Start of Dataset records

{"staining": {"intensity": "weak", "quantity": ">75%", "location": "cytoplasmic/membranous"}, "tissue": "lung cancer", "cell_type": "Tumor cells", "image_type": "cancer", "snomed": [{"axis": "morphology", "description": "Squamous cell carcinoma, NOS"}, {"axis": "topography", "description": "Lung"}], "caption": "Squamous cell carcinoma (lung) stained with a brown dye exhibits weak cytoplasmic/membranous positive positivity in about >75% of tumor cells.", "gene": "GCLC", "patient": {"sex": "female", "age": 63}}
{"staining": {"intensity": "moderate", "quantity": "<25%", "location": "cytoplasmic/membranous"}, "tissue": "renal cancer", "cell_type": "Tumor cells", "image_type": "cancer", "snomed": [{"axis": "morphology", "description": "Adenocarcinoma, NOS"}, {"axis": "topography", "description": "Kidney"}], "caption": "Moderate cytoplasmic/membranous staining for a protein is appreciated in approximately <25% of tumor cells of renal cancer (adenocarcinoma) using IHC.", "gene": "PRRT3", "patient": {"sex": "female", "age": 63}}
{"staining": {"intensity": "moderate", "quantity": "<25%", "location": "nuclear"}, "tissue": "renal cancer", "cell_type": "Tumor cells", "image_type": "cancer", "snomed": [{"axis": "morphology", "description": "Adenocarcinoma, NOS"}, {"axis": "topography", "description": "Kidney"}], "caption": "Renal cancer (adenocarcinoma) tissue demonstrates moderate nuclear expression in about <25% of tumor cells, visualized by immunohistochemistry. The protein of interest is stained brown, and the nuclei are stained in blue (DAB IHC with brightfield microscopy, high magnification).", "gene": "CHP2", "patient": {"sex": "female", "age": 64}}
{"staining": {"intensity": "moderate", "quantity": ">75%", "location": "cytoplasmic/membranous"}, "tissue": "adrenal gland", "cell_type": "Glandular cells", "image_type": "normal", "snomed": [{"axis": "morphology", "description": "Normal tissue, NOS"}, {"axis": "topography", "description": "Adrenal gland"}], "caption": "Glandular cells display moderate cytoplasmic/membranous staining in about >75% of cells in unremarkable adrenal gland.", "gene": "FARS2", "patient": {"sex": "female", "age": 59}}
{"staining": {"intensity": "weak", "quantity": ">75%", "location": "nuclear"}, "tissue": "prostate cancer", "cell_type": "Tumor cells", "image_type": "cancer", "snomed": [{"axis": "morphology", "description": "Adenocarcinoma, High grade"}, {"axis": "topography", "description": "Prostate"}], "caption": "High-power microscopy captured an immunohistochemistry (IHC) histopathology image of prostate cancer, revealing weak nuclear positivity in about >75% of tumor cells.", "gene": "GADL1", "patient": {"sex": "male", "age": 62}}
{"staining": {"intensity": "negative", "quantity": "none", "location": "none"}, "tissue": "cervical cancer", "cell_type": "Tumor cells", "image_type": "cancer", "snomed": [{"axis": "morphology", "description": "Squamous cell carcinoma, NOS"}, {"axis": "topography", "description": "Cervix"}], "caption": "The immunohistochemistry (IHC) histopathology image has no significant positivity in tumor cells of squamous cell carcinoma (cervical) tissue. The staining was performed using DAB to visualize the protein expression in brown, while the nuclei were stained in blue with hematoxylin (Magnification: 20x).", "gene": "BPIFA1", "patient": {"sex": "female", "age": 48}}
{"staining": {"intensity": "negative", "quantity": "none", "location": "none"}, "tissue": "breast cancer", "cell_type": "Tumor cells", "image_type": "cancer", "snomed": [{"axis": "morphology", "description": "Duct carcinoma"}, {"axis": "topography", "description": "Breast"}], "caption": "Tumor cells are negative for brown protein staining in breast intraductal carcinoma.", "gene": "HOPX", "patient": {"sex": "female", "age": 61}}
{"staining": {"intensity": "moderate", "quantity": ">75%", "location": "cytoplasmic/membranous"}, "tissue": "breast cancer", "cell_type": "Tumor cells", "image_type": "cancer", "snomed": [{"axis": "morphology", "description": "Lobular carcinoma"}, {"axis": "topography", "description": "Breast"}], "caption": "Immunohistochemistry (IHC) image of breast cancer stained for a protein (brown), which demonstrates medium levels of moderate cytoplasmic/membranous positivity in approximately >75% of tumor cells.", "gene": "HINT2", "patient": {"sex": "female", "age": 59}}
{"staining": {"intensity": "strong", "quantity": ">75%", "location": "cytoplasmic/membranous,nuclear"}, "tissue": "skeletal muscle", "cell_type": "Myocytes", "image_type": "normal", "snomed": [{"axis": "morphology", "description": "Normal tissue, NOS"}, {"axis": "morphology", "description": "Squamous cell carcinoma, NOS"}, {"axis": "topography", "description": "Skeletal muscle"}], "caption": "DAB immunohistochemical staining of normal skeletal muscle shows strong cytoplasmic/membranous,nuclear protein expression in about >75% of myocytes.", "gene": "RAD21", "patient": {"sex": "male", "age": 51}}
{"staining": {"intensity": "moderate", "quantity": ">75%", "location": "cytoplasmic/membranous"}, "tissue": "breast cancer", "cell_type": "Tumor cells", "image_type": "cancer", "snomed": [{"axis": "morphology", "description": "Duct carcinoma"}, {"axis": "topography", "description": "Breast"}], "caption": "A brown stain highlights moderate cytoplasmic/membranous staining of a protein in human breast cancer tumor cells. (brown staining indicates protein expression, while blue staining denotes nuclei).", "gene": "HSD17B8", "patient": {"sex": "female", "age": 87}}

End of Dataset records

__What this task involves__
Retype all of the records so that every line matches the original exactly.

__Result for this exercise__
{"staining": {"intensity": "weak", "quantity": ">75%", "location": "cytoplasmic/membranous"}, "tissue": "lung cancer", "cell_type": "Tumor cells", "image_type": "cancer", "snomed": [{"axis": "morphology", "description": "Squamous cell carcinoma, NOS"}, {"axis": "topography", "description": "Lung"}], "caption": "Squamous cell carcinoma (lung) stained with a brown dye exhibits weak cytoplasmic/membranous positive positivity in about >75% of tumor cells.", "gene": "GCLC", "patient": {"sex": "female", "age": 63}}
{"staining": {"intensity": "moderate", "quantity": "<25%", "location": "cytoplasmic/membranous"}, "tissue": "renal cancer", "cell_type": "Tumor cells", "image_type": "cancer", "snomed": [{"axis": "morphology", "description": "Adenocarcinoma, NOS"}, {"axis": "topography", "description": "Kidney"}], "caption": "Moderate cytoplasmic/membranous staining for a protein is appreciated in approximately <25% of tumor cells of renal cancer (adenocarcinoma) using IHC.", "gene": "PRRT3", "patient": {"sex": "female", "age": 63}}
{"staining": {"intensity": "moderate", "quantity": "<25%", "location": "nuclear"}, "tissue": "renal cancer", "cell_type": "Tumor cells", "image_type": "cancer", "snomed": [{"axis": "morphology", "description": "Adenocarcinoma, NOS"}, {"axis": "topography", "description": "Kidney"}], "caption": "Renal cancer (adenocarcinoma) tissue demonstrates moderate nuclear expression in about <25% of tumor cells, visualized by immunohistochemistry. The protein of interest is stained brown, and the nuclei are stained in blue (DAB IHC with brightfield microscopy, high magnification).", "gene": "CHP2", "patient": {"sex": "female", "age": 64}}
{"staining": {"intensity": "moderate", "quantity": ">75%", "location": "cytoplasmic/membranous"}, "tissue": "adrenal gland", "cell_type": "Glandular cells", "image_type": "normal", "snomed": [{"axis": "morphology", "description": "Normal tissue, NOS"}, {"axis": "topography", "description": "Adrenal gland"}], "caption": "Glandular cells display moderate cytoplasmic/membranous staining in about >75% of cells in unremarkable adrenal gland.", "gene": "FARS2", "patient": {"sex": "female", "age": 59}}
{"staining": {"intensity": "weak", "quantity": ">75%", "location": "nuclear"}, "tissue": "prostate cancer", "cell_type": "Tumor cells", "image_type": "cancer", "snomed": [{"axis": "morphology", "description": "Adenocarcinoma, High grade"}, {"axis": "topography", "description": "Prostate"}], "caption": "High-power microscopy captured an immunohistochemistry (IHC) histopathology image of prostate cancer, revealing weak nuclear positivity in about >75% of tumor cells.", "gene": "GADL1", "patient": {"sex": "male", "age": 62}}
{"staining": {"intensity": "negative", "quantity": "none", "location": "none"}, "tissue": "cervical cancer", "cell_type": "Tumor cells", "image_type": "cancer", "snomed": [{"axis": "morphology", "description": "Squamous cell carcinoma, NOS"}, {"axis": "topography", "description": "Cervix"}], "caption": "The immunohistochemistry (IHC) histopathology image has no significant positivity in tumor cells of squamous cell carcinoma (cervical) tissue. The staining was performed using DAB to visualize the protein expression in brown, while the nuclei were stained in blue with hematoxylin (Magnification: 20x).", "gene": "BPIFA1", "patient": {"sex": "female", "age": 48}}
{"staining": {"intensity": "negative", "quantity": "none", "location": "none"}, "tissue": "breast cancer", "cell_type": "Tumor cells", "image_type": "cancer", "snomed": [{"axis": "morphology", "description": "Duct carcinoma"}, {"axis": "topography", "description": "Breast"}], "caption": "Tumor cells are negative for brown protein staining in breast intraductal carcinoma.", "gene": "HOPX", "patient": {"sex": "female", "age": 61}}
{"staining": {"intensity": "moderate", "quantity": ">75%", "location": "cytoplasmic/membranous"}, "tissue": "breast cancer", "cell_type": "Tumor cells", "image_type": "cancer", "snomed": [{"axis": "morphology", "description": "Lobular carcinoma"}, {"axis": "topography", "description": "Breast"}], "caption": "Immunohistochemistry (IHC) image of breast cancer stained for a protein (brown), which demonstrates medium levels of moderate cytoplasmic/membranous positivity in approximately >75% of tumor cells.", "gene": "HINT2", "patient": {"sex": "female", "age": 59}}
{"staining": {"intensity": "strong", "quantity": ">75%", "location": "cytoplasmic/membranous,nuclear"}, "tissue": "skeletal muscle", "cell_type": "Myocytes", "image_type": "normal", "snomed": [{"axis": "morphology", "description": "Normal tissue, NOS"}, {"axis": "morphology", "description": "Squamous cell carcinoma, NOS"}, {"axis": "topography", "description": "Skeletal muscle"}], "caption": "DAB immunohistochemical staining of normal skeletal muscle shows strong cytoplasmic/membranous,nuclear protein expression in about >75% of myocytes.", "gene": "RAD21", "patient": {"sex": "male", "age": 51}}
{"staining": {"intensity": "moderate", "quantity": ">75%", "location": "cytoplasmic/membranous"}, "tissue": "breast cancer", "cell_type": "Tumor cells", "image_type": "cancer", "snomed": [{"axis": "morphology", "description": "Duct carcinoma"}, {"axis": "topography", "description": "Breast"}], "caption": "A brown stain highlights moderate cytoplasmic/membranous staining of a protein in human breast cancer tumor cells. (brown staining indicates protein expression, while blue staining denotes nuclei).", "gene": "HSD17B8", "patient": {"sex": "female", "age": 87}}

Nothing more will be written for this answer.